-- DATA TO USE --
────────────────────────────────────────

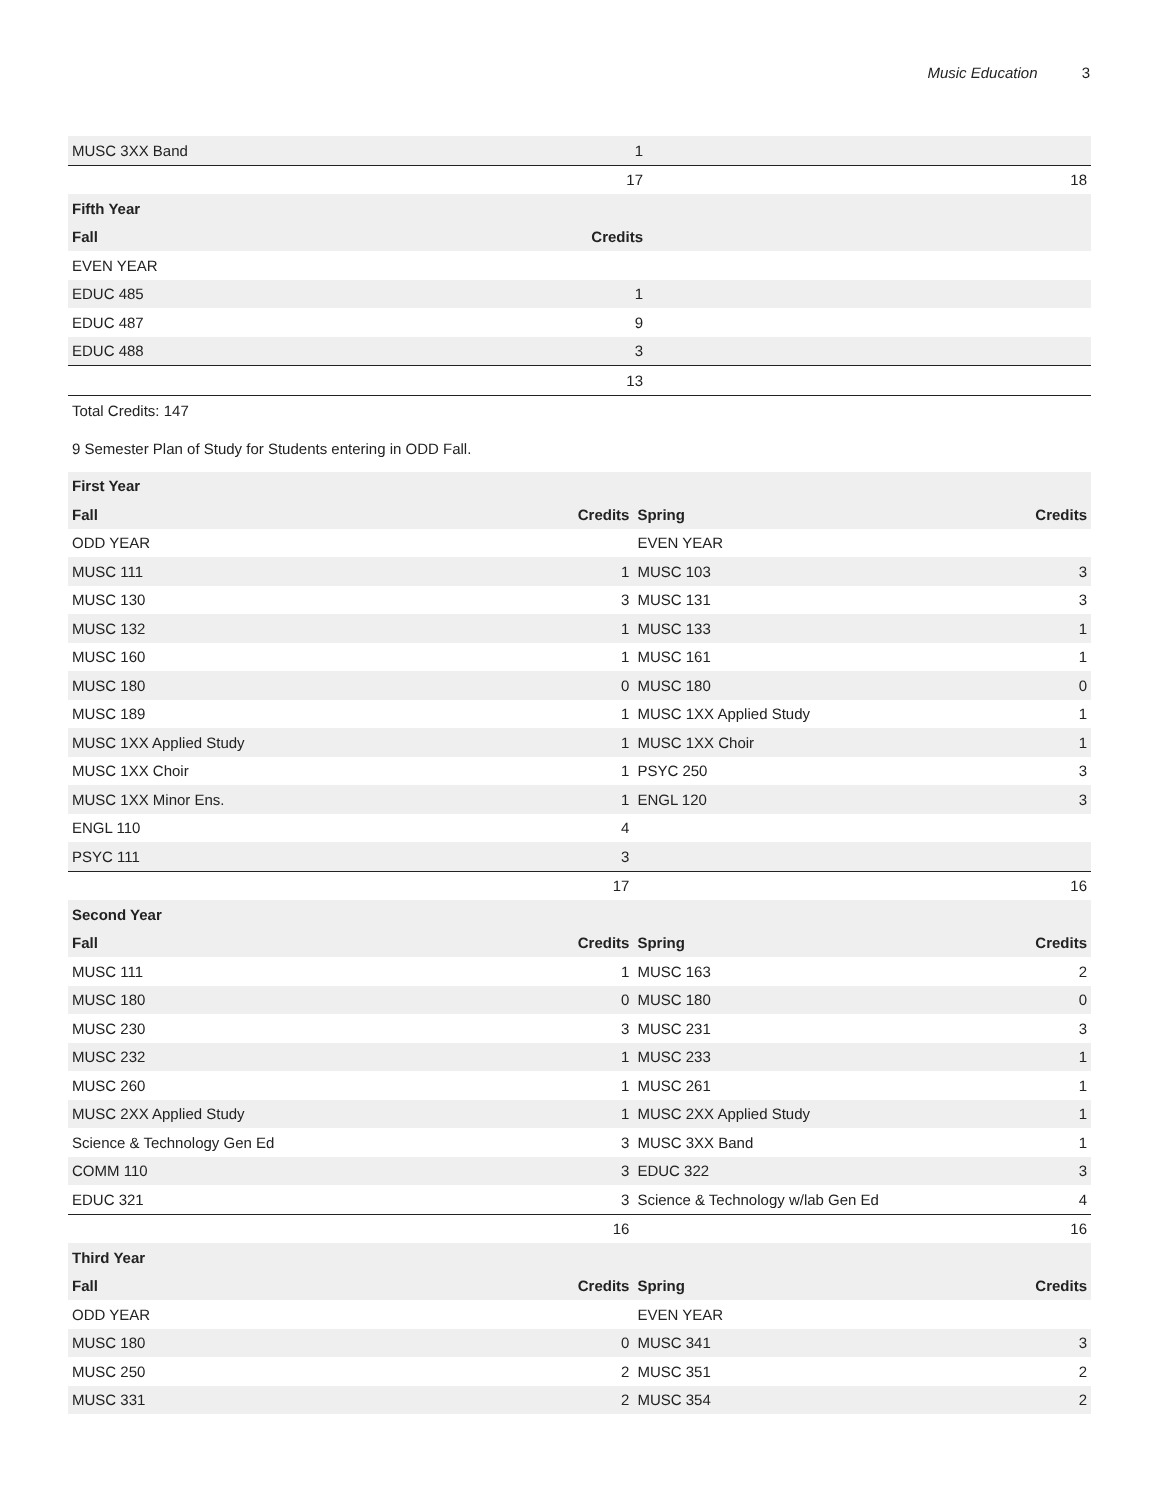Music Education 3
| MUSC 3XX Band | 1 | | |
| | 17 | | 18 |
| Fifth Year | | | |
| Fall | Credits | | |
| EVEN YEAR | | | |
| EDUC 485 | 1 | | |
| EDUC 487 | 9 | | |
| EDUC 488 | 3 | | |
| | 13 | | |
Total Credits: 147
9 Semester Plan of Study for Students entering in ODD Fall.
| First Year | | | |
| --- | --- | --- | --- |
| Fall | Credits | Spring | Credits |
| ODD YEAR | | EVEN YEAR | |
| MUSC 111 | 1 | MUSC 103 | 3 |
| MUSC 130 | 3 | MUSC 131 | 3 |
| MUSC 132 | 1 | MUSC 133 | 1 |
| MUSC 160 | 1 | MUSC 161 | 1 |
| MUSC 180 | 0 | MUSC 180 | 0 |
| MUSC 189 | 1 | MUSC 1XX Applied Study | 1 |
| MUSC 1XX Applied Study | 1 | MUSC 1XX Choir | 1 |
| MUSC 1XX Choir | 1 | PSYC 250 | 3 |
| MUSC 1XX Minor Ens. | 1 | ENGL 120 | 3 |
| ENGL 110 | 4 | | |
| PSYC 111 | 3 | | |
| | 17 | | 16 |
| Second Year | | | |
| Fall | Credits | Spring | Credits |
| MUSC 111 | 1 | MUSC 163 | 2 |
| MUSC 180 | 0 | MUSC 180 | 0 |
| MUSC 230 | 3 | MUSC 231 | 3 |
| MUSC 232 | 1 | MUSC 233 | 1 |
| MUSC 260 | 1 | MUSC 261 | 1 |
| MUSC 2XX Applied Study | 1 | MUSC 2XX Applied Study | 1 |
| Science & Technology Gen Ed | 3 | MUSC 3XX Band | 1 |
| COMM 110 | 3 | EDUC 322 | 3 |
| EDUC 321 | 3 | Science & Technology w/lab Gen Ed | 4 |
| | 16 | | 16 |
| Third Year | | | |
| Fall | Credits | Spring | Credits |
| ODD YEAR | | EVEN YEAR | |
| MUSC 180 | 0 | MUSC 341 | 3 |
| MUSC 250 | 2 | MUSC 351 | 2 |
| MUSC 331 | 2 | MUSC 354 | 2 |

────────────────────────────────────────

-- WHAT YOU HAVE TO DO --
Once the pictures are set aside, please reproduce the remaining material word for word.

-- RESPONSE --
Music Education 3
| MUSC 3XX Band | 1 | | |
| | 17 | | 18 |
| Fifth Year | | | |
| Fall | Credits | | |
| EVEN YEAR | | | |
| EDUC 485 | 1 | | |
| EDUC 487 | 9 | | |
| EDUC 488 | 3 | | |
| | 13 | | |
Total Credits: 147
9 Semester Plan of Study for Students entering in ODD Fall.
| First Year | | | |
| --- | --- | --- | --- |
| Fall | Credits | Spring | Credits |
| ODD YEAR | | EVEN YEAR | |
| MUSC 111 | 1 | MUSC 103 | 3 |
| MUSC 130 | 3 | MUSC 131 | 3 |
| MUSC 132 | 1 | MUSC 133 | 1 |
| MUSC 160 | 1 | MUSC 161 | 1 |
| MUSC 180 | 0 | MUSC 180 | 0 |
| MUSC 189 | 1 | MUSC 1XX Applied Study | 1 |
| MUSC 1XX Applied Study | 1 | MUSC 1XX Choir | 1 |
| MUSC 1XX Choir | 1 | PSYC 250 | 3 |
| MUSC 1XX Minor Ens. | 1 | ENGL 120 | 3 |
| ENGL 110 | 4 | | |
| PSYC 111 | 3 | | |
| | 17 | | 16 |
| Second Year | | | |
| Fall | Credits | Spring | Credits |
| MUSC 111 | 1 | MUSC 163 | 2 |
| MUSC 180 | 0 | MUSC 180 | 0 |
| MUSC 230 | 3 | MUSC 231 | 3 |
| MUSC 232 | 1 | MUSC 233 | 1 |
| MUSC 260 | 1 | MUSC 261 | 1 |
| MUSC 2XX Applied Study | 1 | MUSC 2XX Applied Study | 1 |
| Science & Technology Gen Ed | 3 | MUSC 3XX Band | 1 |
| COMM 110 | 3 | EDUC 322 | 3 |
| EDUC 321 | 3 | Science & Technology w/lab Gen Ed | 4 |
| | 16 | | 16 |
| Third Year | | | |
| Fall | Credits | Spring | Credits |
| ODD YEAR | | EVEN YEAR | |
| MUSC 180 | 0 | MUSC 341 | 3 |
| MUSC 250 | 2 | MUSC 351 | 2 |
| MUSC 331 | 2 | MUSC 354 | 2 |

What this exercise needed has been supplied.